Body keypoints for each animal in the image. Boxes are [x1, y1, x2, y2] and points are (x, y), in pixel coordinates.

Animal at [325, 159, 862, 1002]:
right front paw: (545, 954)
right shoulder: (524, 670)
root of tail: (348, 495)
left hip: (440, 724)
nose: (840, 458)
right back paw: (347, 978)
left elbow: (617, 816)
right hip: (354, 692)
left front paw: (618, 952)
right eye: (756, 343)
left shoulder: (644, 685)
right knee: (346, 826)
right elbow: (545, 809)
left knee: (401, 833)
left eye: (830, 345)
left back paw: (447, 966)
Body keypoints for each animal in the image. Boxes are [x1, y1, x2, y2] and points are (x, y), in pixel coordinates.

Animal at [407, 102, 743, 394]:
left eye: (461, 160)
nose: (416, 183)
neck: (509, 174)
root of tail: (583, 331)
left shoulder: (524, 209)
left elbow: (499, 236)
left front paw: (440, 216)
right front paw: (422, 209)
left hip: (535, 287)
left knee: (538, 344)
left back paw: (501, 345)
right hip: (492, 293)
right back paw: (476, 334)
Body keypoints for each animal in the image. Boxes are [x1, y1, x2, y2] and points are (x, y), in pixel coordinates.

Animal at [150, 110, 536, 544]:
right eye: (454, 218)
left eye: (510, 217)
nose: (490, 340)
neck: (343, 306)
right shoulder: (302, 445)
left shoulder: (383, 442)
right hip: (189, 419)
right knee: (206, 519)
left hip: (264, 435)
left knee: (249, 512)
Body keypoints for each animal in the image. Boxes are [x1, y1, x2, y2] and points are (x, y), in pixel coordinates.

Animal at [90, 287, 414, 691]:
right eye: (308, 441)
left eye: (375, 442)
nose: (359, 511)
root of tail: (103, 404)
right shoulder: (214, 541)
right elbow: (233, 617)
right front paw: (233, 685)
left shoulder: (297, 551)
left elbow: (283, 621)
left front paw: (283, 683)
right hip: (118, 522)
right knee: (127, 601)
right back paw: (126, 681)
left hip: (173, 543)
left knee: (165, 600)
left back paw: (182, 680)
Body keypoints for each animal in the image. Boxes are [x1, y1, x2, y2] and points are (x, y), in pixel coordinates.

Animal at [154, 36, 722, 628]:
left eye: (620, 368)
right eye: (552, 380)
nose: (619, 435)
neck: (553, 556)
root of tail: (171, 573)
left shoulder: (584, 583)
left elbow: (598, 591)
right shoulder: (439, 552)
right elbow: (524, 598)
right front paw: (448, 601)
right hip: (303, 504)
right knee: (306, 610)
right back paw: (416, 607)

--

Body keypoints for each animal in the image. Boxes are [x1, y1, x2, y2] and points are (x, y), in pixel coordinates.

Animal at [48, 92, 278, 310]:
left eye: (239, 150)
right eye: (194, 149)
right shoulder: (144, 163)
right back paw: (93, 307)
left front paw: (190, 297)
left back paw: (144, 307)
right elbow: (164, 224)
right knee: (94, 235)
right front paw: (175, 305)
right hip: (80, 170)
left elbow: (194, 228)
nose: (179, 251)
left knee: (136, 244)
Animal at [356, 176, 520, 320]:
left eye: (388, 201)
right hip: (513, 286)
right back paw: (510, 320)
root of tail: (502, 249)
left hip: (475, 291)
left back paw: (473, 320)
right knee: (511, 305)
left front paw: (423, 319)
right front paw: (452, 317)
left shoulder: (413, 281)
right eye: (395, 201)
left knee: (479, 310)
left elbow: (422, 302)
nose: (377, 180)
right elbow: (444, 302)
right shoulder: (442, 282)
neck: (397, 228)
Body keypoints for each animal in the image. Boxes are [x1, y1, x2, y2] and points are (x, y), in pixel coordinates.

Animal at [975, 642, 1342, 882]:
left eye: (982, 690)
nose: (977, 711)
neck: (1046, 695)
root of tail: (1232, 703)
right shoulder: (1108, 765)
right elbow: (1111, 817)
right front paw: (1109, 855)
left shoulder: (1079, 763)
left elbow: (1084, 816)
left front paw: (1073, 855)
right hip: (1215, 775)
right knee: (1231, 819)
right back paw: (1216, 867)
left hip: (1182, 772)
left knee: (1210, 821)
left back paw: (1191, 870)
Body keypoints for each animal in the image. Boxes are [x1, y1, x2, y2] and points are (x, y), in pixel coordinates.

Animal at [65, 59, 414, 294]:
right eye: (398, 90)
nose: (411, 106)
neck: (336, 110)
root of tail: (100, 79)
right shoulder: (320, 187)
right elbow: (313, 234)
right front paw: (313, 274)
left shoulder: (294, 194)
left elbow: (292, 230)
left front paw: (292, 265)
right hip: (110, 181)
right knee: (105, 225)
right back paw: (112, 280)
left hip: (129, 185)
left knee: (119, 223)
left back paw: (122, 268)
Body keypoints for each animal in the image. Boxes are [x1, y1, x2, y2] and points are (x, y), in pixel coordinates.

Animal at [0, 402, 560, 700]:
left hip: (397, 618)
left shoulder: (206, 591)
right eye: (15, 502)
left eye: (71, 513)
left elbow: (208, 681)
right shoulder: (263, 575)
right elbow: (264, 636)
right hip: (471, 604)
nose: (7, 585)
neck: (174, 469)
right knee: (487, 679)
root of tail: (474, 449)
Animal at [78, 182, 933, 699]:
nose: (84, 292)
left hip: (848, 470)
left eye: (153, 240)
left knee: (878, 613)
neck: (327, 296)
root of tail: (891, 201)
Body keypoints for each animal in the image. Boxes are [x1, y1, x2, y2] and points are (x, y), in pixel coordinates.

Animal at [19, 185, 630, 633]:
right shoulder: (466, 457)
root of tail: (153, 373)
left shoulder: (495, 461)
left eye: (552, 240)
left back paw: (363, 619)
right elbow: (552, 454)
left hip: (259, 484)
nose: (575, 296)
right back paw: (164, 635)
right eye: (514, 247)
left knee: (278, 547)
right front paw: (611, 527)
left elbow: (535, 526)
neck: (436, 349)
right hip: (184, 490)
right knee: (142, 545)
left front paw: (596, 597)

What to produce: Beginning with the line containing "root of tail: (502, 249)" in the material above, copy every line exactly until you have copied the line containing "neck: (174, 469)".

Answer section:
root of tail: (502, 249)
left hip: (475, 291)
left back paw: (473, 320)
right knee: (511, 305)
left front paw: (423, 319)
right front paw: (452, 317)
left shoulder: (413, 281)
right eye: (395, 201)
left knee: (479, 310)
left elbow: (422, 302)
nose: (377, 180)
right elbow: (444, 302)
right shoulder: (442, 282)
neck: (397, 228)
Body keypoints for each animal in the image. Boxes are [x1, y1, x2, y2] and points are (x, y), in pixel coordinates.

Animal at [975, 642, 1342, 882]:
left eye: (982, 690)
nose: (977, 711)
neck: (1046, 695)
root of tail: (1232, 703)
right shoulder: (1108, 765)
right elbow: (1111, 817)
right front paw: (1109, 855)
left shoulder: (1079, 763)
left elbow: (1084, 816)
left front paw: (1073, 855)
right hip: (1215, 775)
right knee: (1231, 819)
right back paw: (1216, 867)
left hip: (1182, 772)
left knee: (1210, 821)
left back paw: (1191, 870)
Body keypoints for each animal in the image. Boxes are [x1, y1, x2, y2] and points are (x, y), in pixel coordinates.

Animal at [65, 59, 414, 294]:
right eye: (398, 90)
nose: (411, 106)
neck: (336, 110)
root of tail: (100, 79)
right shoulder: (320, 187)
right elbow: (313, 234)
right front paw: (313, 274)
left shoulder: (294, 194)
left elbow: (292, 230)
left front paw: (292, 265)
right hip: (110, 181)
right knee: (105, 225)
right back paw: (112, 280)
left hip: (129, 185)
left knee: (119, 223)
left back paw: (122, 268)
Body keypoints for each animal in the image. Boxes are [x1, y1, x2, y2] and points are (x, y), in pixel coordinates.

Animal at [0, 402, 560, 700]:
left hip: (397, 618)
left shoulder: (206, 591)
right eye: (15, 502)
left eye: (71, 513)
left elbow: (208, 681)
right shoulder: (263, 575)
right elbow: (264, 636)
right hip: (471, 604)
nose: (7, 585)
neck: (174, 469)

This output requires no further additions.